The company is backed by A.Capital Ventures, Crosslink Capital, Catalyst Investors, Lead Edge Capital and Tiger Global.

Weave, along with Podium and Divvy, is among Utah’s known fast-growers. We predict one more venture round, probably worth more than $100 million, before Weave files to go public.

Galileo Financial Technologies’ $77 million Series A

Galileo Financial Technologies (GFT) is an interesting company. It lands on our list of largest venture rounds from Utah in 2019 with its very first-known round.

The company’s $77 million Series A is certainly eye catching. Not only is the round huge for its Series, but the financing was led by Accel, a well-known venture house, and participated in by noted local entrepreneur Ryan Smith (best known for selling his company Qualtrics for a zillion dollars).

GFT helps other companies create bank accounts and issue cards. That is a hot space, as the current fintech boom has led to a host of startups working to become bank-like entities thanks to the power of interchange. (I have a piece cooking about payments, Finix, and the future of that space, by the way.) Deserve is another company in the space.

Anyhoo, Galileo Financial Technologies is either close to an IPO (Crunchbase lists its founding year as 2000), or far from it (it just raised a Series A). Hard to say, though of course we’d love to see a filing.

MX Technology’s $100 million Series B

Tired of fintech stuff? Too bad. MX Technology’s huge Series B means we have more to talk about.

Founded back in 2010 according to Crunchbase, MX Technology has raised $175 million so far, including its most recent round. The company helps old-fashioned banks go digital; this is no small task given the scale of data present in banking systems, and the demands that end-users might have. Building a working mobile experience isn’t easy if you haven’t done it before, and so forth.

Notably MX has raised all its known capital in just three rounds: A 2014-era, $20 million Seed round, a $55 million Series A led by USAA, and, its most recent round, a Series B worth a flat $100 million. Battery Ventures is the company’s latest financial backer.

It’s hard to guess how close to an IPO MX is, other than to say that it’s now raised more than some companies in the $100 million ARR club, so we have pretty high expectations for its current revenue scale.

Recursion Pharmaceuticals’ $121 million Series C

Recursion Pharmaceuticals is a little hard to explain, but with a minimum of hand-waving, here’s what we have: Recursion uses super-modern tech to help run more tests on possible drugs, helping speed drug discovery. Or more simply, you can build an intelligent, automated system that can test more possible drugs than humans can do on their own.

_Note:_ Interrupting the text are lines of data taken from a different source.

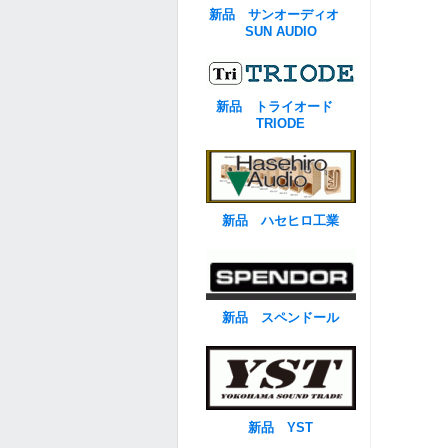
新品 サンオーディオ
SUN AUDIO
新品 トライオード
TRIODE
新品 ハセヒロ工業
新品 スペンドール
新品 YST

The model has attracted over $200 million in external capital so far. Selecting from its extensive, and varied fundraising history, Recursion raised a $12.9 million Series A from Lux Capital in 2016. It raised a $60 million Series B from Data Collective. And it raised a $121 million Series C in 2019, led by Scottish Mortgage Investment Trust.

IPO readiness? Not close, is our guess. The tech is cool, but it doesn’t feel like the Salt Lake City-based company is close to pulling the trigger on a public debut.

Divvy’s $200 million Series C

Finally, Divvy. The late-stage startup, based in Lehi, Utah, is a quickly growing company that offers its business-oriented payment and expense software for free. It makes money on interchange fees, taking tiny cuts of transactions; this model is similar to why every company in the world wants to offer you a debit card — the regular revenue flow is simply too attractive to not pursue.

Divvy is a company in a hurry. The firm put together a Seed round in late 2017 ($7 million). It then raised a Series A just months later in May, 2018. That $10.5 million round was led by Pelion Ventures. But, another few months later, Divvy put together a Series B worth $35 million led by Insight Partners. Then it took a break, waiting a full 11 months before announcing its Series C, a $200 million infusion led by New Enterprise Associates.

The company’s last round gave it a $700 million, post-money valuation according to Crunchbase. Given the company’s relatively recent mega-round, we don’t expect an IPO soon. Perhaps another round in 2020, and an early 2021 debut. That would feel about right, time-wise.